**Try it**
Lines from the one containing "align-items: flex-start ->" through the final line of the data, restated word for word and free of pictures, make up the whole answer.

[Web page edit records]
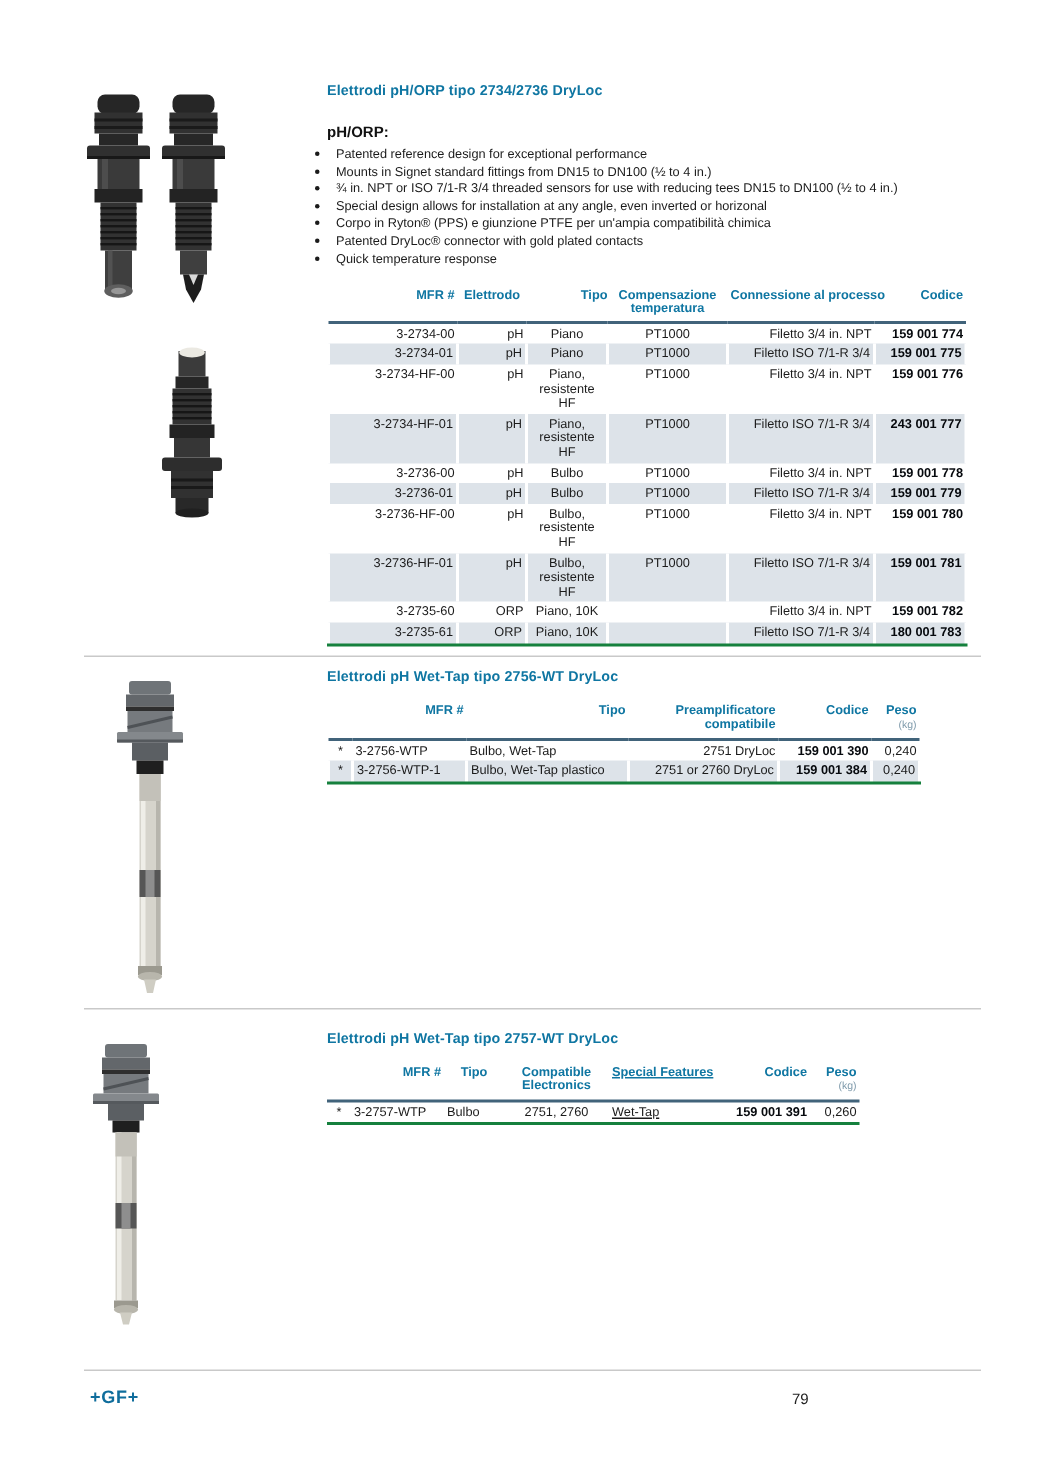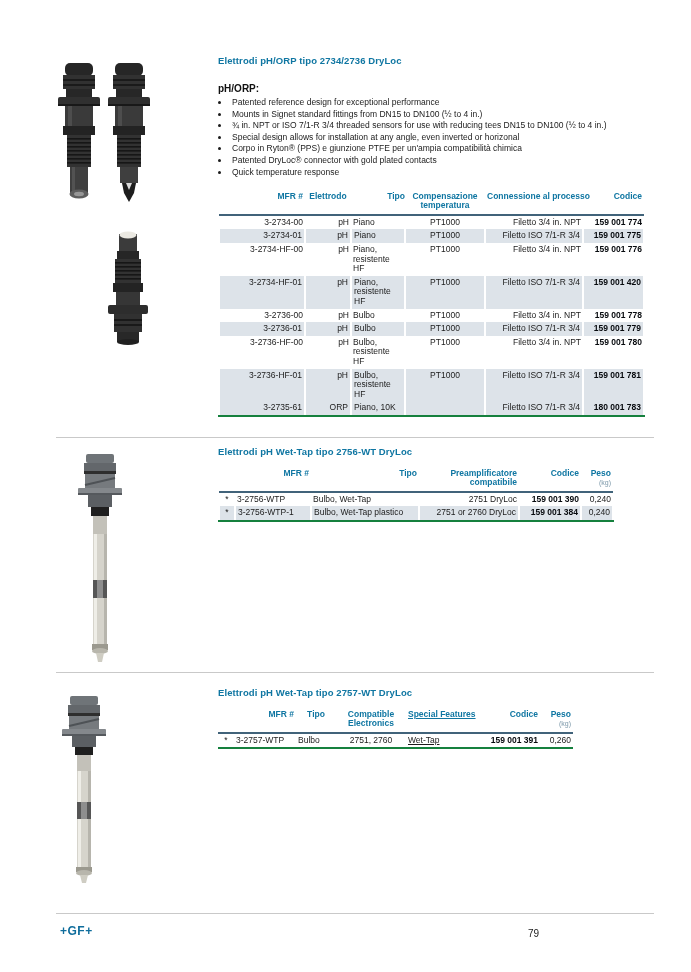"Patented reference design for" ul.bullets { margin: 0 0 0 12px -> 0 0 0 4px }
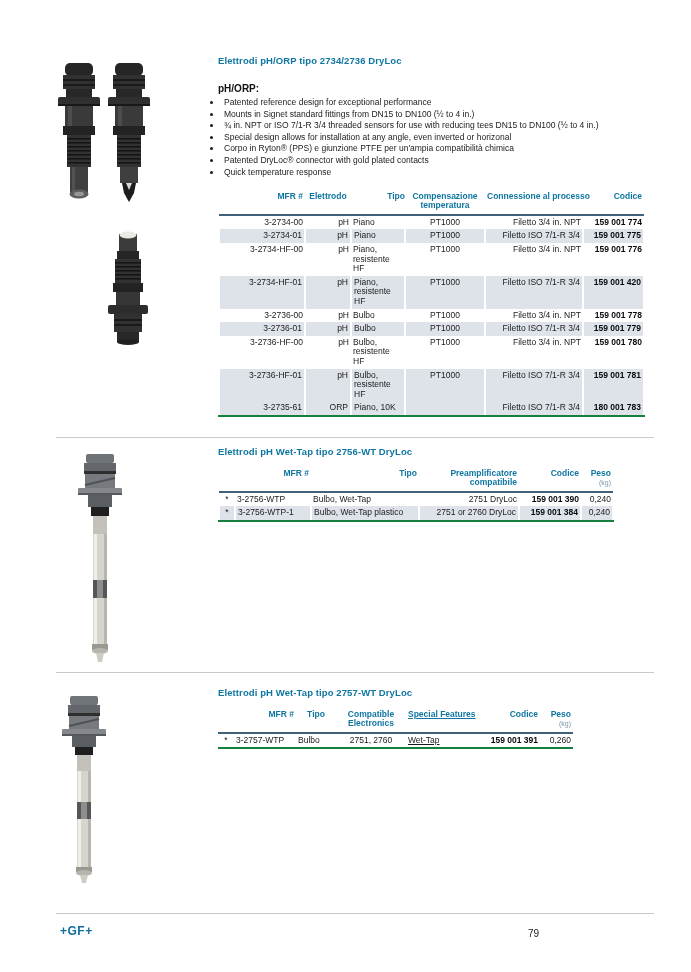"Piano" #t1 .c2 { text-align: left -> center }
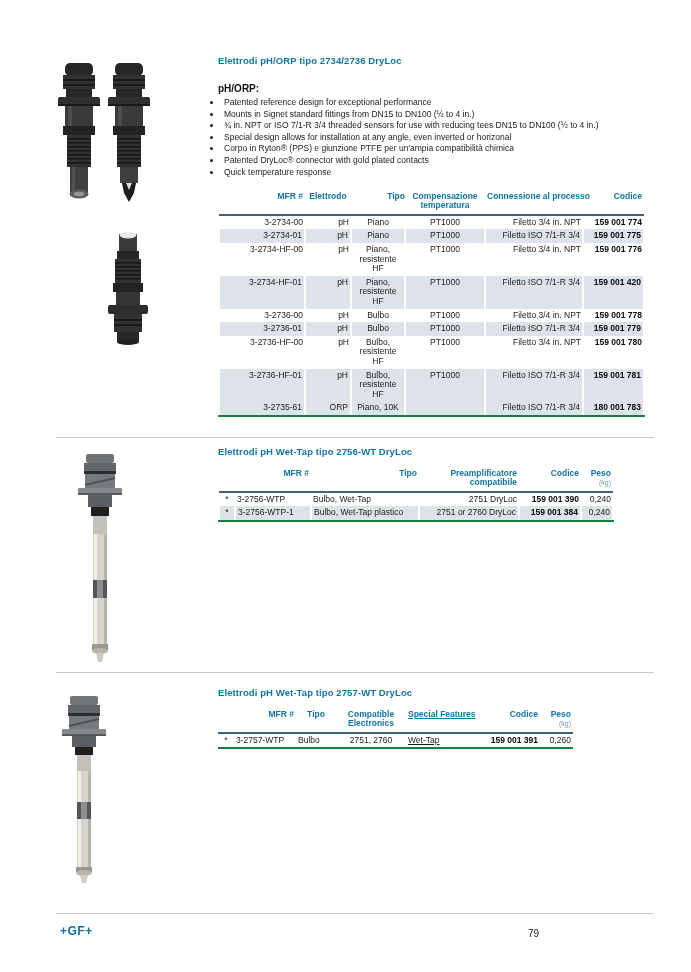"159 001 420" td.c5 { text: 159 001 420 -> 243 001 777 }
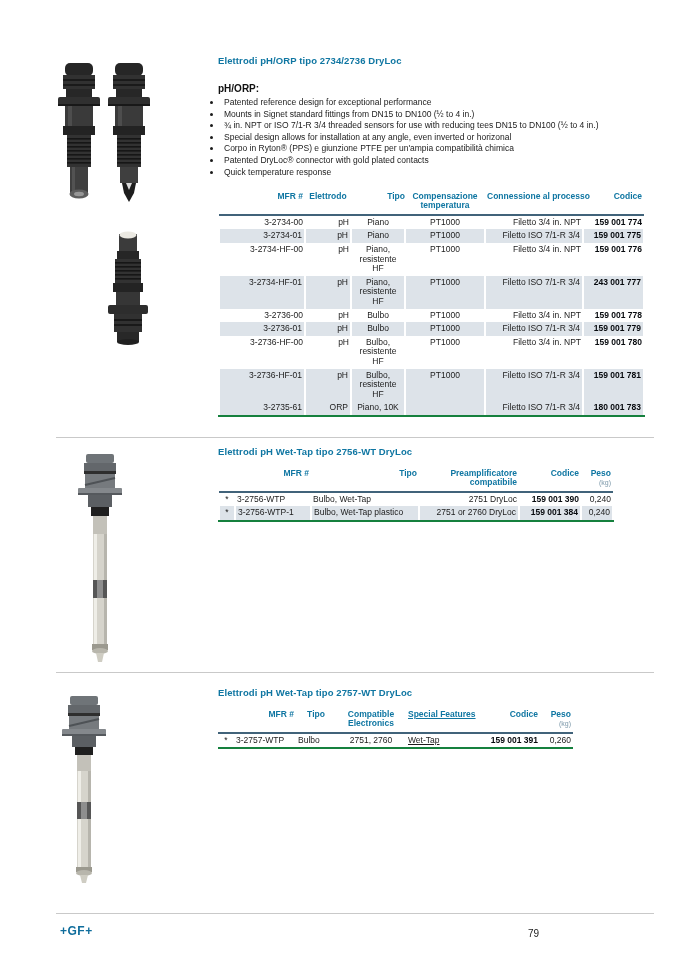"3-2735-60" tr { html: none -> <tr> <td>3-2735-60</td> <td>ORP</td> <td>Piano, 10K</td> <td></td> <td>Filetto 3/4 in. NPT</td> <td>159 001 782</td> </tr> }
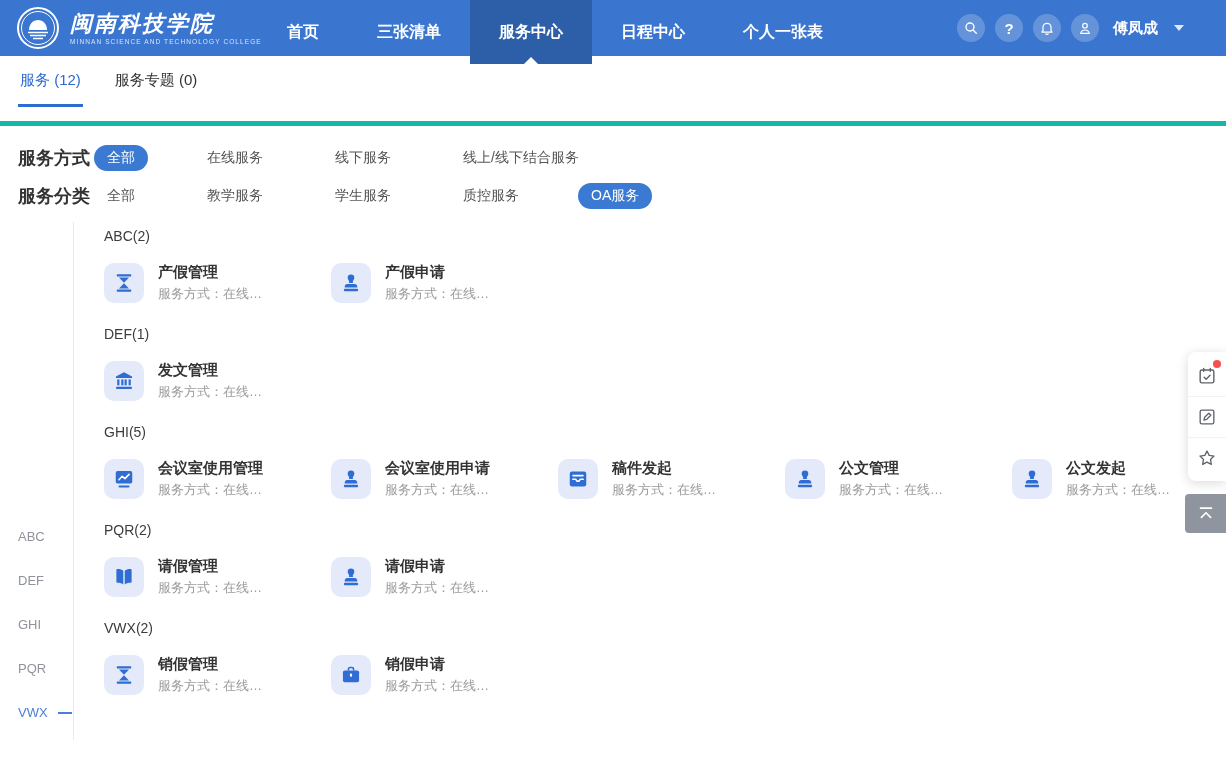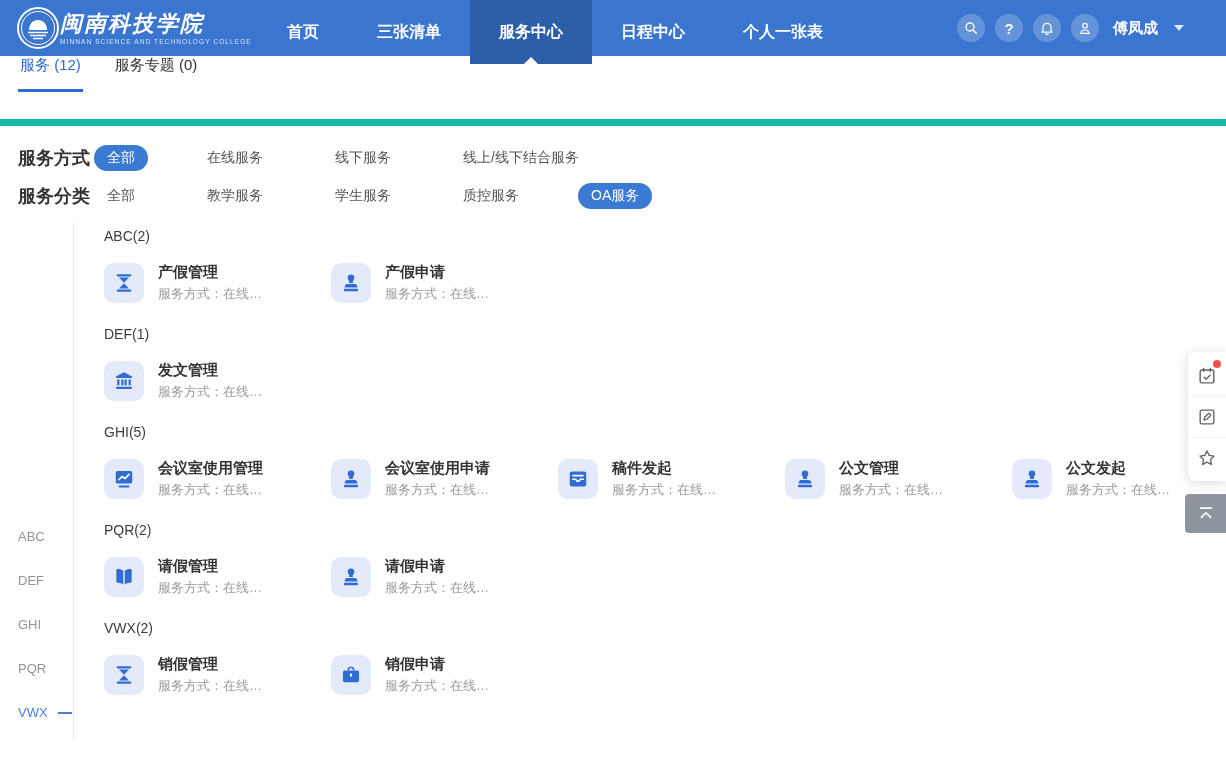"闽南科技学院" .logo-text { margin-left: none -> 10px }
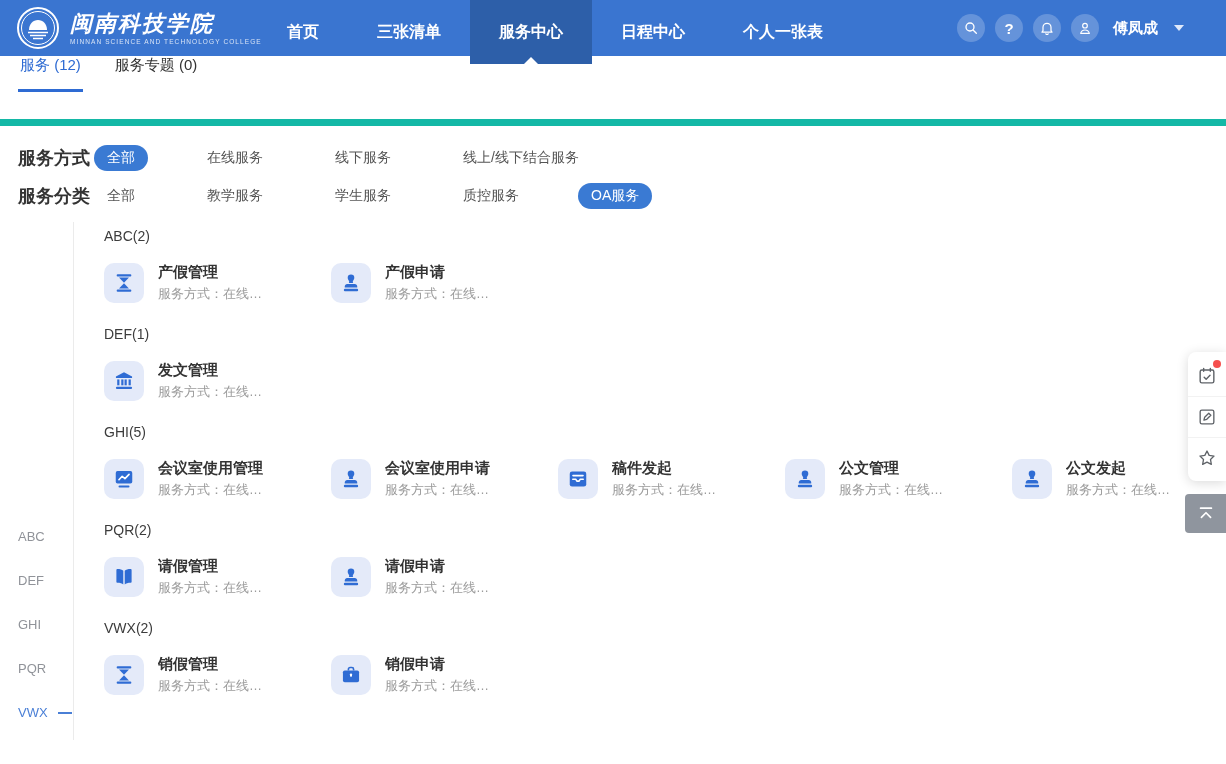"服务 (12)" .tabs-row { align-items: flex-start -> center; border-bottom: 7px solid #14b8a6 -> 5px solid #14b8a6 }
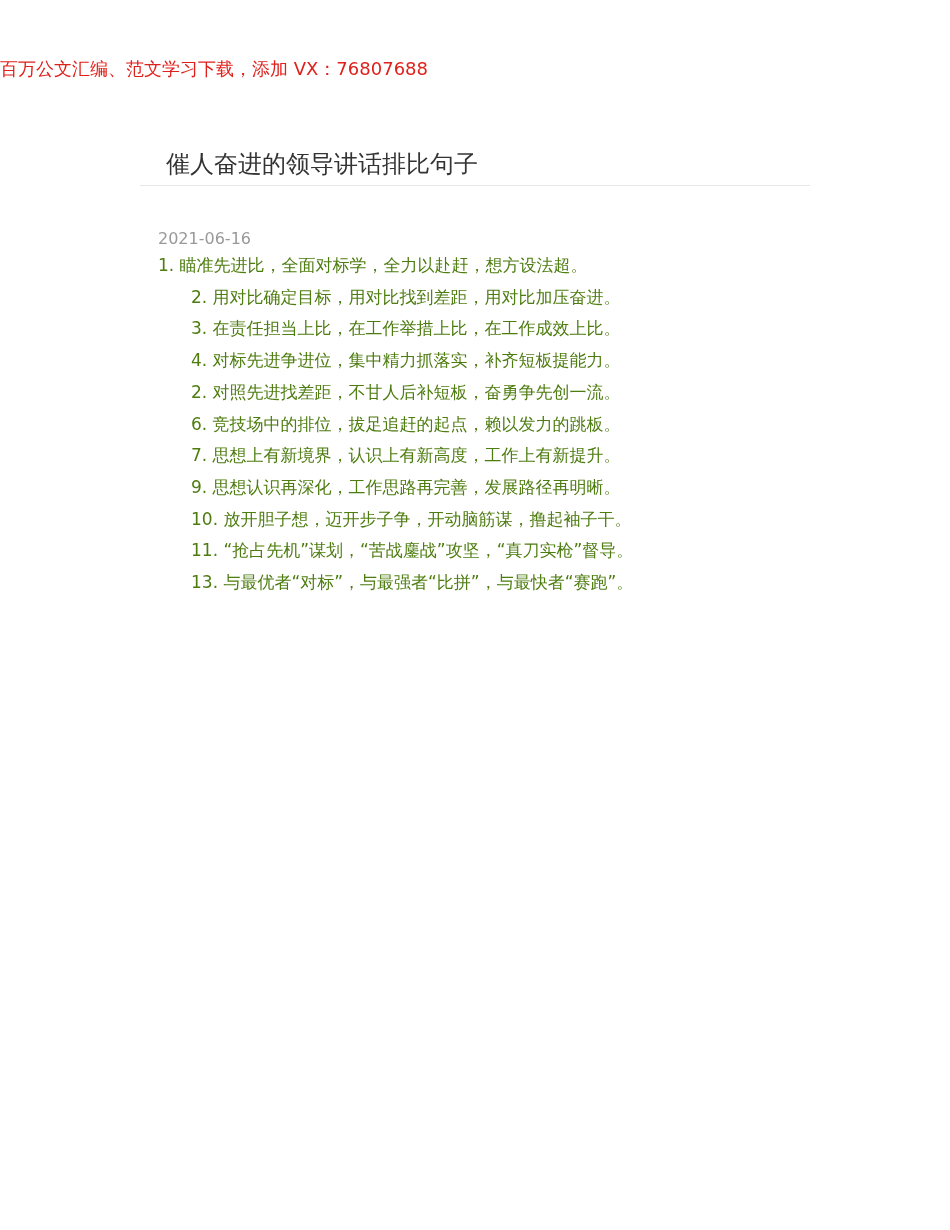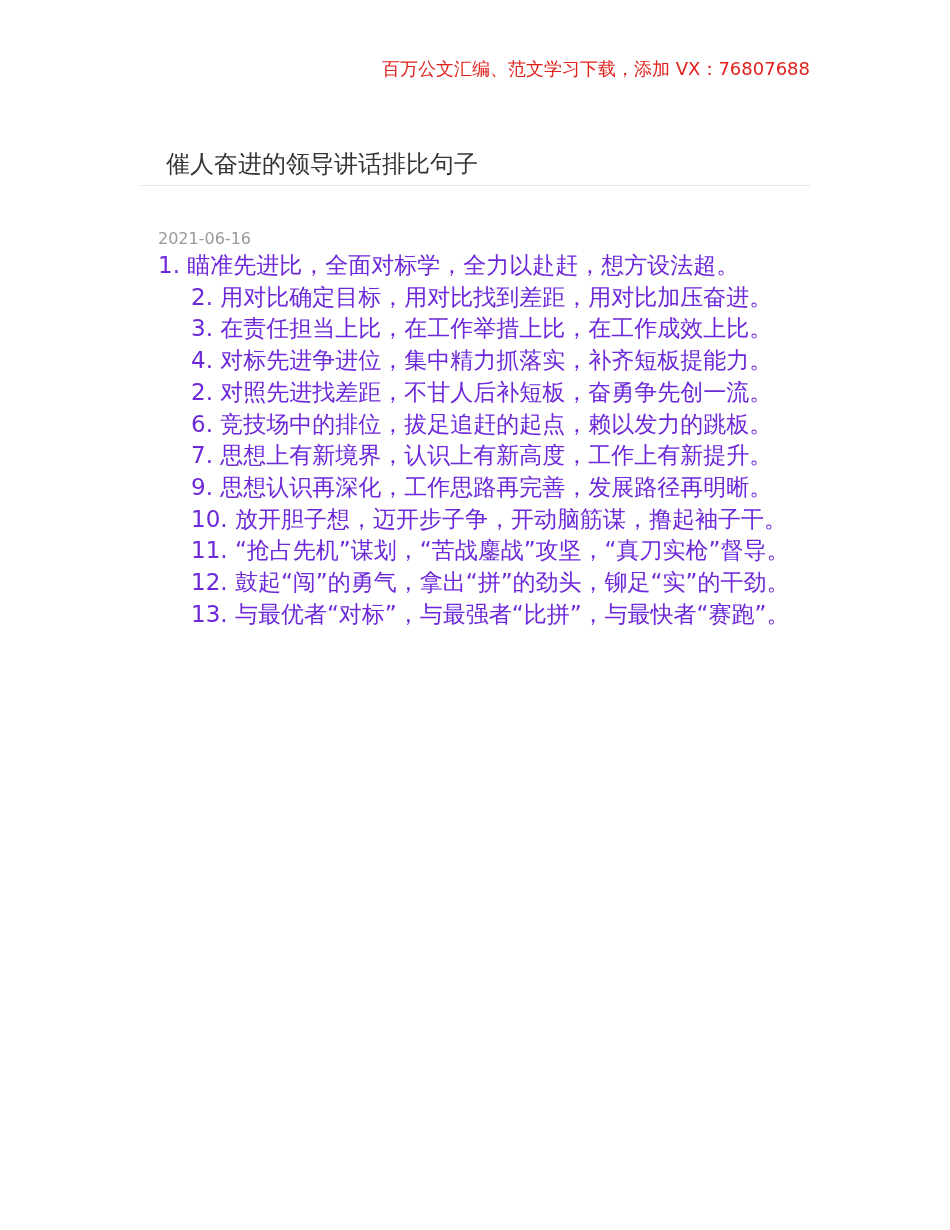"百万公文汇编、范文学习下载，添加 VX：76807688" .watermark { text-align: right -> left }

**Response to the task**
"服务 (12)" .tabs-row { align-items: flex-start -> center; border-bottom: 7px solid #14b8a6 -> 5px solid #14b8a6 }
"百万公文汇编、范文学习下载，添加 VX：76807688" .watermark { text-align: right -> left }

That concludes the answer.